* **Your instructions**: Copy out every entry, keeping each character the same.

* **Records supplied**:
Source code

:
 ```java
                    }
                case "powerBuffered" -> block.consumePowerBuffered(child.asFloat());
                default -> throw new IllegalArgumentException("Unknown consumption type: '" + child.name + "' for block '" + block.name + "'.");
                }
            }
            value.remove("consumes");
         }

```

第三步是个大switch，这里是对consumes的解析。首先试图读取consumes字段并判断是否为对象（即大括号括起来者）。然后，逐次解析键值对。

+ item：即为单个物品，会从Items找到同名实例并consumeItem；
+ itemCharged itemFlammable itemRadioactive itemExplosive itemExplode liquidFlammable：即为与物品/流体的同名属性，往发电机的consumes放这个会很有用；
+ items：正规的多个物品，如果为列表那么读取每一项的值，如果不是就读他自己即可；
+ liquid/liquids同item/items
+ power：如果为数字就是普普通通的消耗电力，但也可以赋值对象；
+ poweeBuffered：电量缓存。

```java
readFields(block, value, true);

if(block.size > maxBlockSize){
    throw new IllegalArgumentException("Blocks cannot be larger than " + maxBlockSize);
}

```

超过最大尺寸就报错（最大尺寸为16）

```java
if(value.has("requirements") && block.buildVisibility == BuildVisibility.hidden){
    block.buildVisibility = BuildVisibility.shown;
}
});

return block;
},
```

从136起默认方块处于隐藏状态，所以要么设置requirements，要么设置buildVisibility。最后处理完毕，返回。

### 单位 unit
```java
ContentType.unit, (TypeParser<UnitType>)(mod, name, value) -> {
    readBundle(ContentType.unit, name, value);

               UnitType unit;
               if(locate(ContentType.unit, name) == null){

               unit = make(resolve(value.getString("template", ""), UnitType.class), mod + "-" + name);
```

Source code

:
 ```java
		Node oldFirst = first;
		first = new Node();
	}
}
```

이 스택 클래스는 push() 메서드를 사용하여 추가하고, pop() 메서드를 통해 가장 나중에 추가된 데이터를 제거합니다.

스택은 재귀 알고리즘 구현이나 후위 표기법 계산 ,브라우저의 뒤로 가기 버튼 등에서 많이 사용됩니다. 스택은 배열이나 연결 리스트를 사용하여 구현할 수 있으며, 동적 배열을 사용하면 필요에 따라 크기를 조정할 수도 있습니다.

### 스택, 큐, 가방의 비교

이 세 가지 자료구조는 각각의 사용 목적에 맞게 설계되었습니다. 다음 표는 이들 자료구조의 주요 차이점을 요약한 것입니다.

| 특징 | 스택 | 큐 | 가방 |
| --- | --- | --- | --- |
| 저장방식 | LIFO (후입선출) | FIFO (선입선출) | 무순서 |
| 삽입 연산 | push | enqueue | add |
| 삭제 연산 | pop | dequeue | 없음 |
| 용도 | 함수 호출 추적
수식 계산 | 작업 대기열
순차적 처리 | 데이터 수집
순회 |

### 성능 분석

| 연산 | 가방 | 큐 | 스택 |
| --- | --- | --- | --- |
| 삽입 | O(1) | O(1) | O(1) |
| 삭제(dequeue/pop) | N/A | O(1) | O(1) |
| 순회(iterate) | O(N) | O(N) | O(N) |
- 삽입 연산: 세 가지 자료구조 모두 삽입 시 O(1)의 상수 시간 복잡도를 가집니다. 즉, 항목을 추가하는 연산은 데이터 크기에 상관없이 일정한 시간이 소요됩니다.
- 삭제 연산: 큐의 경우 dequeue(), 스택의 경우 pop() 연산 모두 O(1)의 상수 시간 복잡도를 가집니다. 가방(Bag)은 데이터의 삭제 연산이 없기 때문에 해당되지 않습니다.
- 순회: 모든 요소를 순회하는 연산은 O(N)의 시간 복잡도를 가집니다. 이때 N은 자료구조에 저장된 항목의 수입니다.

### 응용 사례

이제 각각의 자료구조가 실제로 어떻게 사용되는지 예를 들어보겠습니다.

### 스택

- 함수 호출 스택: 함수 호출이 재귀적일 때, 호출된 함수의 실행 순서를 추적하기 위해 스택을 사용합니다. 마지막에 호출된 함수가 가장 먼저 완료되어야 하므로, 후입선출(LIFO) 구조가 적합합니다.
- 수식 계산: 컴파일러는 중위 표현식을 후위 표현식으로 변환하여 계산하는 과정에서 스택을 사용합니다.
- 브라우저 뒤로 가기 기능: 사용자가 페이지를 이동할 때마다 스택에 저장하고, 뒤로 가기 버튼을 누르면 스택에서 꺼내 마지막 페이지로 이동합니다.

* **Exercise answer**:
Source code

:
 ```java
                    }
                case "powerBuffered" -> block.consumePowerBuffered(child.asFloat());
                default -> throw new IllegalArgumentException("Unknown consumption type: '" + child.name + "' for block '" + block.name + "'.");
                }
            }
            value.remove("consumes");
         }

```

第三步是个大switch，这里是对consumes的解析。首先试图读取consumes字段并判断是否为对象（即大括号括起来者）。然后，逐次解析键值对。

+ item：即为单个物品，会从Items找到同名实例并consumeItem；
+ itemCharged itemFlammable itemRadioactive itemExplosive itemExplode liquidFlammable：即为与物品/流体的同名属性，往发电机的consumes放这个会很有用；
+ items：正规的多个物品，如果为列表那么读取每一项的值，如果不是就读他自己即可；
+ liquid/liquids同item/items
+ power：如果为数字就是普普通通的消耗电力，但也可以赋值对象；
+ poweeBuffered：电量缓存。

```java
readFields(block, value, true);

if(block.size > maxBlockSize){
    throw new IllegalArgumentException("Blocks cannot be larger than " + maxBlockSize);
}

```

超过最大尺寸就报错（最大尺寸为16）

```java
if(value.has("requirements") && block.buildVisibility == BuildVisibility.hidden){
    block.buildVisibility = BuildVisibility.shown;
}
});

return block;
},
```

从136起默认方块处于隐藏状态，所以要么设置requirements，要么设置buildVisibility。最后处理完毕，返回。

### 单位 unit
```java
ContentType.unit, (TypeParser<UnitType>)(mod, name, value) -> {
    readBundle(ContentType.unit, name, value);

               UnitType unit;
               if(locate(ContentType.unit, name) == null){

               unit = make(resolve(value.getString("template", ""), UnitType.class), mod + "-" + name);
```

Source code

:
 ```java
		Node oldFirst = first;
		first = new Node();
	}
}
```

이 스택 클래스는 push() 메서드를 사용하여 추가하고, pop() 메서드를 통해 가장 나중에 추가된 데이터를 제거합니다.

스택은 재귀 알고리즘 구현이나 후위 표기법 계산 ,브라우저의 뒤로 가기 버튼 등에서 많이 사용됩니다. 스택은 배열이나 연결 리스트를 사용하여 구현할 수 있으며, 동적 배열을 사용하면 필요에 따라 크기를 조정할 수도 있습니다.

### 스택, 큐, 가방의 비교

이 세 가지 자료구조는 각각의 사용 목적에 맞게 설계되었습니다. 다음 표는 이들 자료구조의 주요 차이점을 요약한 것입니다.

| 특징 | 스택 | 큐 | 가방 |
| --- | --- | --- | --- |
| 저장방식 | LIFO (후입선출) | FIFO (선입선출) | 무순서 |
| 삽입 연산 | push | enqueue | add |
| 삭제 연산 | pop | dequeue | 없음 |
| 용도 | 함수 호출 추적
수식 계산 | 작업 대기열
순차적 처리 | 데이터 수집
순회 |

### 성능 분석

| 연산 | 가방 | 큐 | 스택 |
| --- | --- | --- | --- |
| 삽입 | O(1) | O(1) | O(1) |
| 삭제(dequeue/pop) | N/A | O(1) | O(1) |
| 순회(iterate) | O(N) | O(N) | O(N) |
- 삽입 연산: 세 가지 자료구조 모두 삽입 시 O(1)의 상수 시간 복잡도를 가집니다. 즉, 항목을 추가하는 연산은 데이터 크기에 상관없이 일정한 시간이 소요됩니다.
- 삭제 연산: 큐의 경우 dequeue(), 스택의 경우 pop() 연산 모두 O(1)의 상수 시간 복잡도를 가집니다. 가방(Bag)은 데이터의 삭제 연산이 없기 때문에 해당되지 않습니다.
- 순회: 모든 요소를 순회하는 연산은 O(N)의 시간 복잡도를 가집니다. 이때 N은 자료구조에 저장된 항목의 수입니다.

### 응용 사례

이제 각각의 자료구조가 실제로 어떻게 사용되는지 예를 들어보겠습니다.

### 스택

- 함수 호출 스택: 함수 호출이 재귀적일 때, 호출된 함수의 실행 순서를 추적하기 위해 스택을 사용합니다. 마지막에 호출된 함수가 가장 먼저 완료되어야 하므로, 후입선출(LIFO) 구조가 적합합니다.
- 수식 계산: 컴파일러는 중위 표현식을 후위 표현식으로 변환하여 계산하는 과정에서 스택을 사용합니다.
- 브라우저 뒤로 가기 기능: 사용자가 페이지를 이동할 때마다 스택에 저장하고, 뒤로 가기 버튼을 누르면 스택에서 꺼내 마지막 페이지로 이동합니다.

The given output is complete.